When I showed up at the office, she shook my hand limply, all 90 pounds of her. I felt a little guilty, thinking I was getting off easy, avoiding the real pain while being able to tell my running buddies I was doing everything I could to treat this, even the dreaded A.R.T. She asked me to run, and watched me as I ran up and down her dark hallway, trying to run softly past the offices of accountants and investment brokers.  She spoke in code to her assistant, listing muscles I had never heard of, analyzing my form, picking it apart, asking about gait. It turns out that I don't lift my feet enough on the back-swing, I don't push off hard enough, and that she was going to fix this by treating some muscle or ligament that I can't name, but if you want to see it, I can show you the exact spot because it is now a swirly brownish blue.

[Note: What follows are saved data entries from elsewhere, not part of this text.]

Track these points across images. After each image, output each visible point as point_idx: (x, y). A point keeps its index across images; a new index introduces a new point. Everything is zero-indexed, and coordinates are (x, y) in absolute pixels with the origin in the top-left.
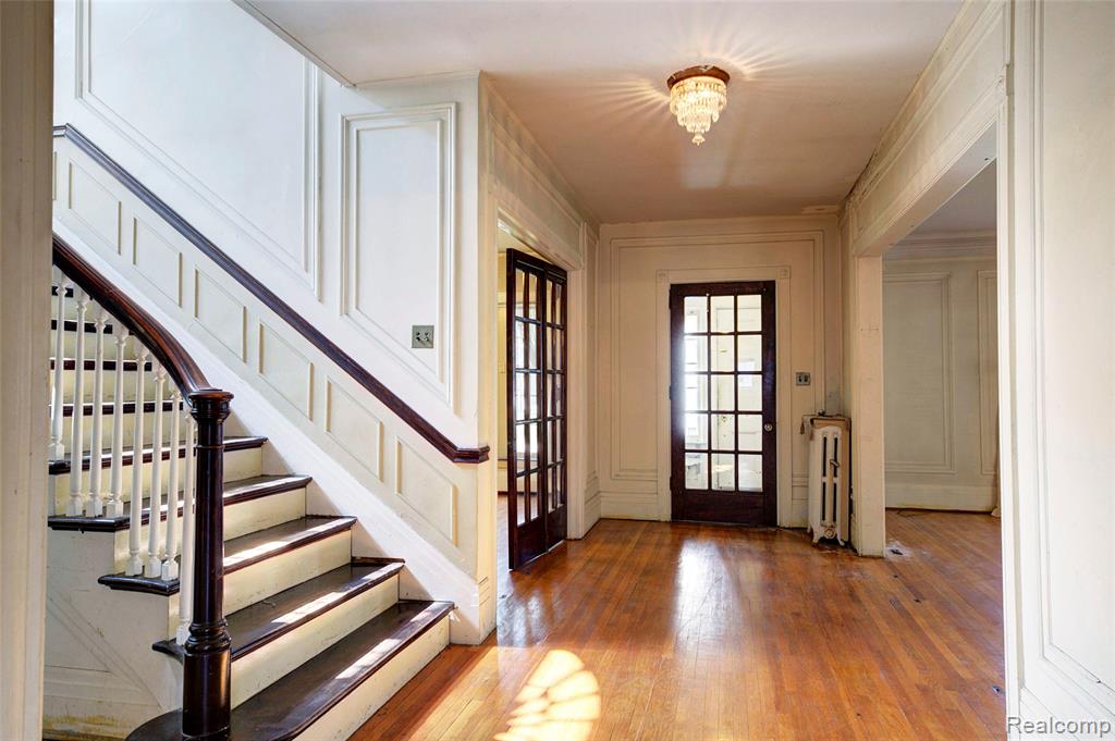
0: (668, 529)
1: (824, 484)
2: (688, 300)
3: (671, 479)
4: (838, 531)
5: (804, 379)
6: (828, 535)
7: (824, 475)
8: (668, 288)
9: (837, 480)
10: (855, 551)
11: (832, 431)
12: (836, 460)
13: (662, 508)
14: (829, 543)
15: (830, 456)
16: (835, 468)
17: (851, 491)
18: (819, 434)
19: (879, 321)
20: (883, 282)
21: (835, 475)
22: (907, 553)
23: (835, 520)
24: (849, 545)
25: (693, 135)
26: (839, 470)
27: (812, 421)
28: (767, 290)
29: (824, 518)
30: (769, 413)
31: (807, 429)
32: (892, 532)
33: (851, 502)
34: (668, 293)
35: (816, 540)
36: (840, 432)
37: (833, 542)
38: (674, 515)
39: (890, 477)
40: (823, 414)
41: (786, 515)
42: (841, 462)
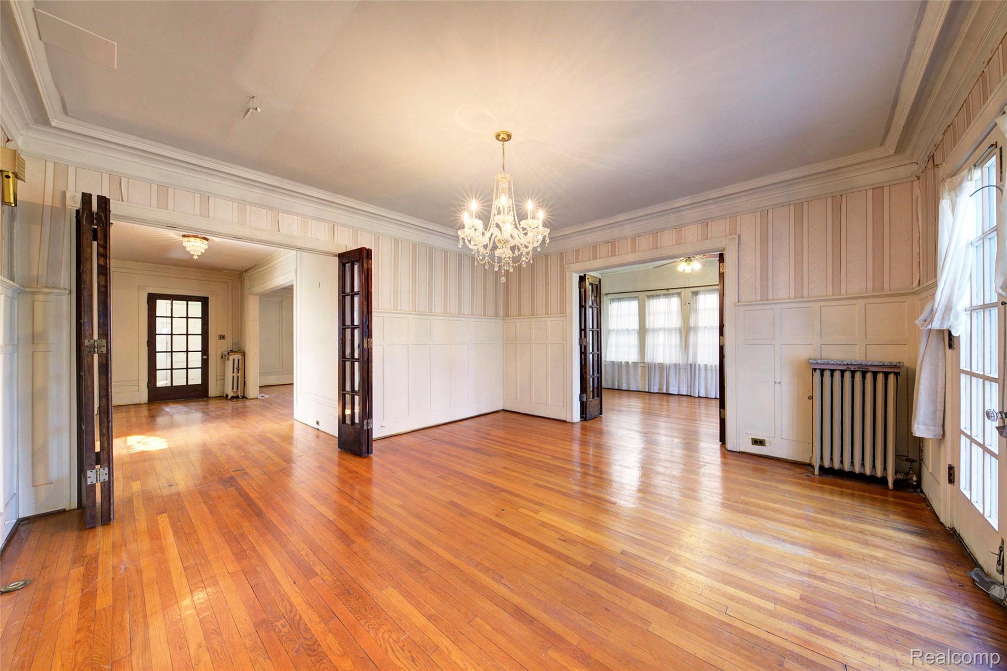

As she worked on the spot, she had me bend my leg back, pushing harder on the muscle as I assisted in my own torture like something out of Saw. She was talking calmly to her assistant as she channeled semi truck strength through her small hands and into my leg as my wince turned into a twisted mask and tears leaked out of the corner of my eye.  This, she told her assistant, is the expression we need to see with him.
This was not my Dr., she would never ride a trike
She asked me to make 2 more appointments for the following week, and at that point I just nodded, a defeated man, her will be done. I asked the Dr. if I was allowed to run on it, and she encouraged me to test it out, so I drove down the street to my favorite trail (the trailhead was about a mile from her office) and had a relatively pain-free and joyous run. My hopes for the 50K had been restored, and I gave myself a rest day before the ill-advised 19-miler.
That was a week ago and I had to call and cancel my two appointments for this week. I spoke to the receptionist with the soft voice who told me she hoped I felt better soon and I should re-schedule for next week, so yeah I will, but let me get over this fever first, and your soft voice isn't hiding anything, I know what goes on behind that closed door.
I do think it helped, and I will go back, and I was stupid to try to run 19 miles, and I am probably not going to run Noble Canyon because I don't want to jeopordize the 50 miler next month or the Grand Canyon run the following month, so if you read this and you see me toeing the line out there at the Pine Valley Bible School, please punch me in the face. It's for my own good.
My new running buddy, Hazel

On a lighter note, we got an Australian Shepherd mix (with some German Shepherd), she is eight weeks old and I can already tell by the way she runs in circles around the backyard, that she is going to love the trails. Hopefully, by next year, we'll be out in the rain when no one else is around, both of us off of our leashes and drool flying freely in the wind.